My tattoo, for example, is in the middle of my back. Specifically lower than the traditional spot for it, because the traditional location would have it peak from above the collar of a dress shirt. The only way a client, employer, or judge will know I have it is if I tell them, we work out together, or I make it a habit of taking my shirt off at work. Which give that my body type was recently calculated by BMI as “Jabba the Hutt,” I don’t believe I will be doing. Otherwise it is a silent part of my life that only people I know well (and the three and a half readers of this blog) will be aware of. This doesn’t strike me as being a play for attention or trying to show how non-conformist I am, given that it gains no attention from anyone and shows nothing to them.

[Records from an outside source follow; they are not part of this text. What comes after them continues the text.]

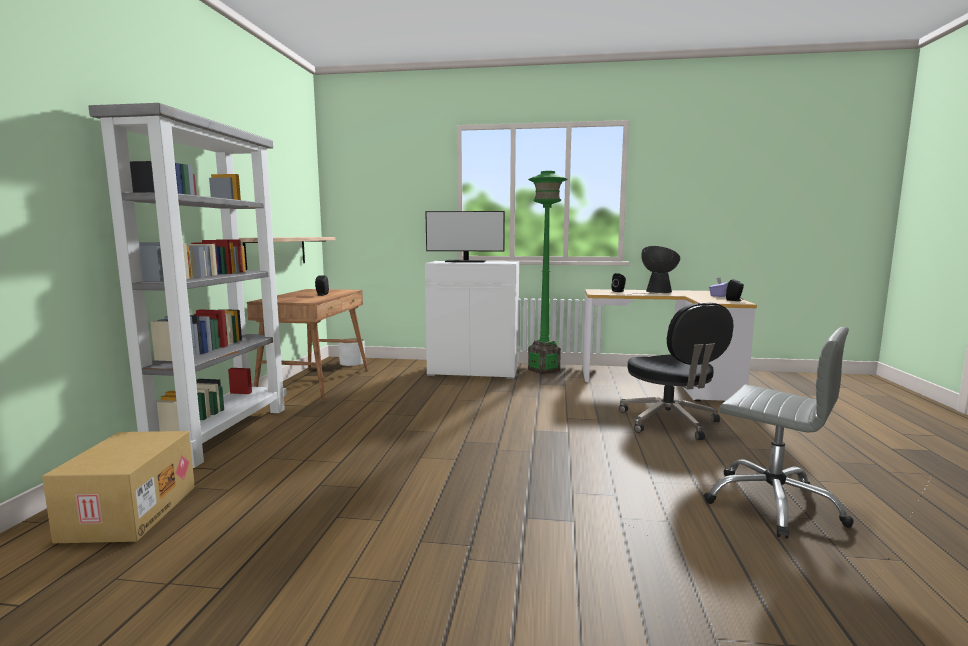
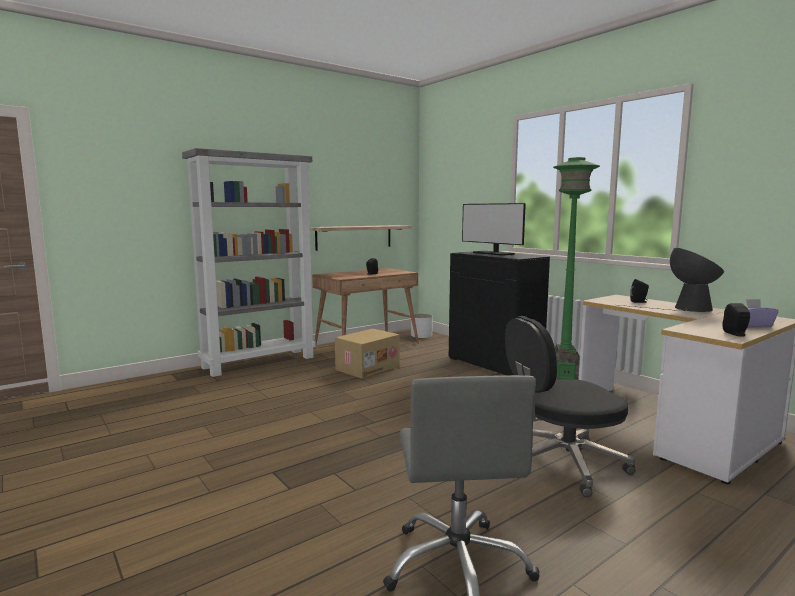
camera: 45 degrees right, 0 degrees up
cardboard box [42,431,195,543] -> cardboard box moved to [335,329,400,378]
white cabinet [425,261,519,379] -> black cabinet [449,251,550,375]
black office chair [619,303,734,440] -> black office chair turned 45 degrees clockwise [505,316,635,497]

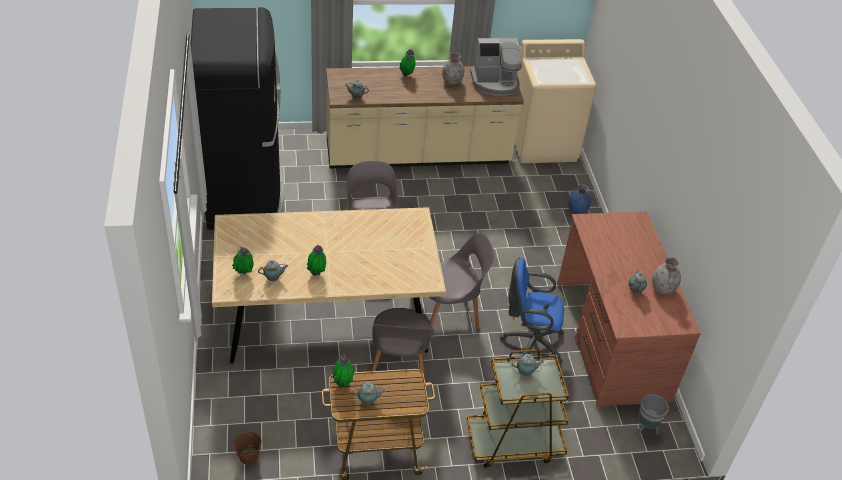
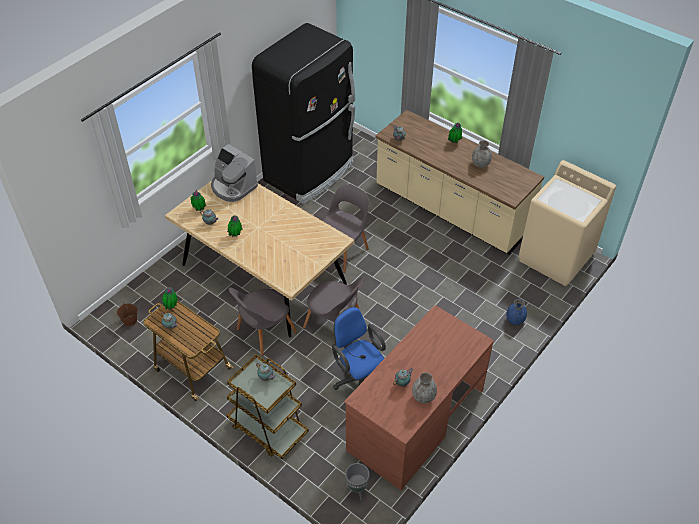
camera: 50 degrees right, 5 degrees up
coffee machine [470,38,522,96] -> coffee machine moved to [211,144,258,202]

And while they do offer another explanation, saying that people who get tattoos as a cheap alternative to plastic surgery is not more satisfying. What trait am I trying to distract people from with the tattoo they can’t see? Or someone who gets the name of a deceased loved one tattooed on their body to remember them?
It’s the same issue as the lady in the first article, but manifesting in a different way. She assumes that the tattoo is to hurt her or that it was done in a knowing rejection of how much it would hurt her; Cracked assumes that tattoos are to make a statement to other people or to cover up something that other people will see. Both completely reject the idea that a tattoo can be for completely personal reasons, something internally fulfilling on an emotional level.
And ultimately that is my issue with both. They create one vision of what a tattoo is for, and insist that it is the only vision. Whether the vision is to cover up a flaw or to hurt a mother it is sweepingly broad, not as bad as “All blondes” or “All men” but set on the same scale. And the problem is both of them are wrong. Of the thousands of tattoos given out every day there are hundreds, if not thousands, of reasons for them. Children’s footprints on a mother, a rose on an ankle, a howling wolf on the bicep. Some will be seen, some will never be seen. Some are to be unique, others really are unique. A tapestry of reasons for putting a permanent memorial on your body. Some that prove Cracked right, some that prove the Guardian right, and a lot that prove neither right.
So what’s the point, in the end? Generalities are lazy, generally speaking. Not everyone gets tattoos, or even plastic surgery, for the same reasons. They do not always carry a statement along with them, or a message, or broadcast or cover an insecurity. The reasons for them are as varied as the people who get them, and attempts to declare one reason or another will inevitably fall short. They can’t be used as a divining rod to find out how your son feels about you or what insecurities you want to cover up, unless they were done for those reasons. And that’s not a really strong ending, so assume I put in an explosion here.